◆ **CONSIGNE 1**: Avec combien d'autres pays l'étude décrite dans l'extrait choisi est-elle menée ?
◆ **CONSIGNE 2**: Mettez à jour le passage de l'extrait choisi qui commence par « Au Canada, nos » et s'arrête après « d’ICI Première Radio-Canada. » : recopiez-le en remplaçant « Toronto Star » par « Ottawa Citizen ».

◆ **EXTRAIT CHOISI**:
━━━━━━━━━━━━━━━━━━━━━━━━━━━━━━
J’étudie l’utilisation des mesures et des analyses depuis des années. Mes récentes conversations avec des journalistes s’inscrivent dans une étude plus large intitulée Journalistic Role Performance (JRP). En coopération avec 36 autres pays du Nord et du Sud, nous examinons l’écart potentiel entre les idéaux et la pratique journalistiques par le biais d’une analyse de contenu de dizaines de milliers d’articles provenant de multiples plateformes et d’une enquête auprès de milliers de journalistes. 

Au Canada, nos sites d’étude sont le Globe and Mail, le Toronto Star et le National Post ; les bulletins d’information télévisés nationaux de CBC, CTV et Global ; le site Web d’information de CBC et le HuffPost Canada, aujourd’hui fermé ; The World at Six, diffusé à la radio de CBC ; et nos sites d’étude français, La Presse, TVA Nouvelles et L’heure du monde d’ICI Première Radio-Canada. 

Toutes les organisations ont une présence numérique. Les journalistes ne travaillent pas seulement à la télévision, dans la presse écrite ou à la radio, ils contribuent à de multiples plates-formes, souvent avec un accent particulier sur la diffusion numérique. Et les données accessibles grâce à la diffusion numérique changent ce qui se passe dans les salles de presse.
━━━━━━━━━━━━━━━━━━━━━━━━━━━━━━
◆ **ENTRÉES PRÉSENTÉES**:
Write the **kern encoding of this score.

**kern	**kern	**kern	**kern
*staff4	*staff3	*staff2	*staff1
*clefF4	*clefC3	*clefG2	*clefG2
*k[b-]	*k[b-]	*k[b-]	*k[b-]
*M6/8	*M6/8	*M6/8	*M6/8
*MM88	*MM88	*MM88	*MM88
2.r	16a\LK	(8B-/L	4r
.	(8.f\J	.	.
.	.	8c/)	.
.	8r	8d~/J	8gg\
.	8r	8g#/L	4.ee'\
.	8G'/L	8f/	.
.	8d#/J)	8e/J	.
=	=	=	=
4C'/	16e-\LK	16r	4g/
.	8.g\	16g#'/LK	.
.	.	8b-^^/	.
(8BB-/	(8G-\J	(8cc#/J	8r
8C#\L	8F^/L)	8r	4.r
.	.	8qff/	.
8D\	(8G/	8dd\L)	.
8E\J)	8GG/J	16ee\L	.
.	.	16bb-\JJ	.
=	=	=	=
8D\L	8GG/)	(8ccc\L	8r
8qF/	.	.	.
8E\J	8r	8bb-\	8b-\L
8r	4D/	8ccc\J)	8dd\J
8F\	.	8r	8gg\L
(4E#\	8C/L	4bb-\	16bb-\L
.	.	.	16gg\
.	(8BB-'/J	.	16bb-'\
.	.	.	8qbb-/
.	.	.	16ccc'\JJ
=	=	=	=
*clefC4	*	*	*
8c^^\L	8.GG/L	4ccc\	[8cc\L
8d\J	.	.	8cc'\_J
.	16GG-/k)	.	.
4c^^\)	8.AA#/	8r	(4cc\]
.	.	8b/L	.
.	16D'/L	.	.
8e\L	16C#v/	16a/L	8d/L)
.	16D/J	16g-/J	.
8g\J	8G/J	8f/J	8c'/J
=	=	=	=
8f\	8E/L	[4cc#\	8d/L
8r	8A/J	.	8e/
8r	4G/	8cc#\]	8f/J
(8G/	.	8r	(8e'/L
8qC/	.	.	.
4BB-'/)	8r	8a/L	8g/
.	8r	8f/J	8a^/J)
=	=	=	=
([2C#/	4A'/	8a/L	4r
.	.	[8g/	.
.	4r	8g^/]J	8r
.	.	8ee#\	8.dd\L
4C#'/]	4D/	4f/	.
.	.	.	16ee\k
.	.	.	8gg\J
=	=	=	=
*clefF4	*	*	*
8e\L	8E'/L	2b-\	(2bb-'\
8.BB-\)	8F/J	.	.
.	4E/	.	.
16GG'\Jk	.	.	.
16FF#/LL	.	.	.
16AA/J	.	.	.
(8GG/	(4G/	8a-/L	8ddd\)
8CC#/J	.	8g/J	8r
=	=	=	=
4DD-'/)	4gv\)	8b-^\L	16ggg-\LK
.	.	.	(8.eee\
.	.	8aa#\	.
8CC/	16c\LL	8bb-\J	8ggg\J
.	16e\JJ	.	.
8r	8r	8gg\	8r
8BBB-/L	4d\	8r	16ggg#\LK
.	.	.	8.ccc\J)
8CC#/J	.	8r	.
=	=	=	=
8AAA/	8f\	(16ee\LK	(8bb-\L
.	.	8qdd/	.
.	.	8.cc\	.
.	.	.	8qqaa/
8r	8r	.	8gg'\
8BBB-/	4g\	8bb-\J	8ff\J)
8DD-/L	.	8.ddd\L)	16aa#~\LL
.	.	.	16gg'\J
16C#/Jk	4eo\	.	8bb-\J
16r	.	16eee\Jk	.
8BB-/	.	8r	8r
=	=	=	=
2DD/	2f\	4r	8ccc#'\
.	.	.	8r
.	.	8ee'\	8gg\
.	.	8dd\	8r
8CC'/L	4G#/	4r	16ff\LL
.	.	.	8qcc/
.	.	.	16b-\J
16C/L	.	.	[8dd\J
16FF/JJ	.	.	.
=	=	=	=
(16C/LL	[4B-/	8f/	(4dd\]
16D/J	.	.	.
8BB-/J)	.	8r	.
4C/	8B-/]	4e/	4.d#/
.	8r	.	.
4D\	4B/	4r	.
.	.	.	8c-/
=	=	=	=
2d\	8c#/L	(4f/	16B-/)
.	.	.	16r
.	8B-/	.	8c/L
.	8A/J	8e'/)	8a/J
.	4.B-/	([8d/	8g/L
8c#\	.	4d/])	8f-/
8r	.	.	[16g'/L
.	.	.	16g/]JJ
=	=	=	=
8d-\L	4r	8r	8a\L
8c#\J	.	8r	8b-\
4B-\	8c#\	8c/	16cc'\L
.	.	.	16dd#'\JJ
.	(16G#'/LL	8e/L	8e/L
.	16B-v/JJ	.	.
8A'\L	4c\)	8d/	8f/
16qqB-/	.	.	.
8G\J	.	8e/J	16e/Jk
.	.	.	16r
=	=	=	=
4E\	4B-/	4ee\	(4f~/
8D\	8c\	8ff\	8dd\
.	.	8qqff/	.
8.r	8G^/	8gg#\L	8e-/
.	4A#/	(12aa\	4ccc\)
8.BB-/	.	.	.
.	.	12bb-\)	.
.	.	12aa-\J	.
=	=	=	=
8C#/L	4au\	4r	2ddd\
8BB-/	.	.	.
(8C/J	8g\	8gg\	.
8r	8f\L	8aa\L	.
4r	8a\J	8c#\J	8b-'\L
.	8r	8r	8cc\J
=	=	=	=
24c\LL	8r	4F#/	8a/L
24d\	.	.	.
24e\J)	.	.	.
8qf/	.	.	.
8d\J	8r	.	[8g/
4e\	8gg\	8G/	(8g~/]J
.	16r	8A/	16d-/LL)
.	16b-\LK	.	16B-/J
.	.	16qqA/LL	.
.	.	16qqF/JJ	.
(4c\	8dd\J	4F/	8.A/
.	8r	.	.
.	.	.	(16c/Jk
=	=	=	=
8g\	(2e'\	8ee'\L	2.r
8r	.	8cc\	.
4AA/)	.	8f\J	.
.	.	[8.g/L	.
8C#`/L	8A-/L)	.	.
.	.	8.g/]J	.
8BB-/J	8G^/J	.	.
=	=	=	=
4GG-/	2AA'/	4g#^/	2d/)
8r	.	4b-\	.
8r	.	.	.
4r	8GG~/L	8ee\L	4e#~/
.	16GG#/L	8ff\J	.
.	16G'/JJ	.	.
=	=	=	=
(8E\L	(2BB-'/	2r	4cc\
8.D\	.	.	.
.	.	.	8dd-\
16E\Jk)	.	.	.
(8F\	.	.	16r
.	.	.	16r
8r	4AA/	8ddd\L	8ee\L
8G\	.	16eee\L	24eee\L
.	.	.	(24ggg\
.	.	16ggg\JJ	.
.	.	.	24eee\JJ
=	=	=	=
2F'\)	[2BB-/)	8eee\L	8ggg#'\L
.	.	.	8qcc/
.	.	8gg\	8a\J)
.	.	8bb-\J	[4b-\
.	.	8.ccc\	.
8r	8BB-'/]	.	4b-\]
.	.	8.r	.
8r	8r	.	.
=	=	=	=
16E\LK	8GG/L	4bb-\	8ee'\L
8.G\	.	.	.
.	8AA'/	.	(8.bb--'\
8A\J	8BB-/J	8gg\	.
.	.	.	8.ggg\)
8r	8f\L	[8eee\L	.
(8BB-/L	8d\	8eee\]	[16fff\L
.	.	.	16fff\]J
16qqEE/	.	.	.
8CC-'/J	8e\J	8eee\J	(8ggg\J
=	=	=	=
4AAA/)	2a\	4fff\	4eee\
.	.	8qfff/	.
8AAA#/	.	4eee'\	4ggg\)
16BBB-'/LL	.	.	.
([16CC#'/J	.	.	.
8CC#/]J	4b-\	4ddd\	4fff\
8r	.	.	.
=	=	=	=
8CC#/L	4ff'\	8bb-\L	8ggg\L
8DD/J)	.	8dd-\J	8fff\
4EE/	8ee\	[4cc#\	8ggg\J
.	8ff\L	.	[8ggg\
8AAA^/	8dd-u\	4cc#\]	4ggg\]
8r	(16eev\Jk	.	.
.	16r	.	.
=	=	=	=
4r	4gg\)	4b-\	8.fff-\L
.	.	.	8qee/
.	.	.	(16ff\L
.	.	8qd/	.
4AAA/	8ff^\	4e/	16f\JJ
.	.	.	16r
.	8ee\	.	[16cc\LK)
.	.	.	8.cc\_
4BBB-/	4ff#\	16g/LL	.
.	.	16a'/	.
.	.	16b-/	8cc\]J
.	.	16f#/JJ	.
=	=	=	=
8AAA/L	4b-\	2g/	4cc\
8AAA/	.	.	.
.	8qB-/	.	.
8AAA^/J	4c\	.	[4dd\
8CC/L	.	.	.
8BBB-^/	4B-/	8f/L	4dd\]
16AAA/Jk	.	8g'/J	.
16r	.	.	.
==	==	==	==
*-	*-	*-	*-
━━━━━━━━━━━━━━━━━━━━━━━━━━━━━━
◆ **CORRIGÉ 1**: Avec 36 autres pays du Nord et du Sud.

◆ **CORRIGÉ 2**:
Au Canada, nos sites d’étude sont le Globe and Mail, le Ottawa Citizen et le National Post ; les bulletins d’information télévisés nationaux de CBC, CTV et Global ; le site Web d’information de CBC et le HuffPost Canada, aujourd’hui fermé ; The World at Six, diffusé à la radio de CBC ; et nos sites d’étude français, La Presse, TVA Nouvelles et L’heure du monde d’ICI Première Radio-Canada.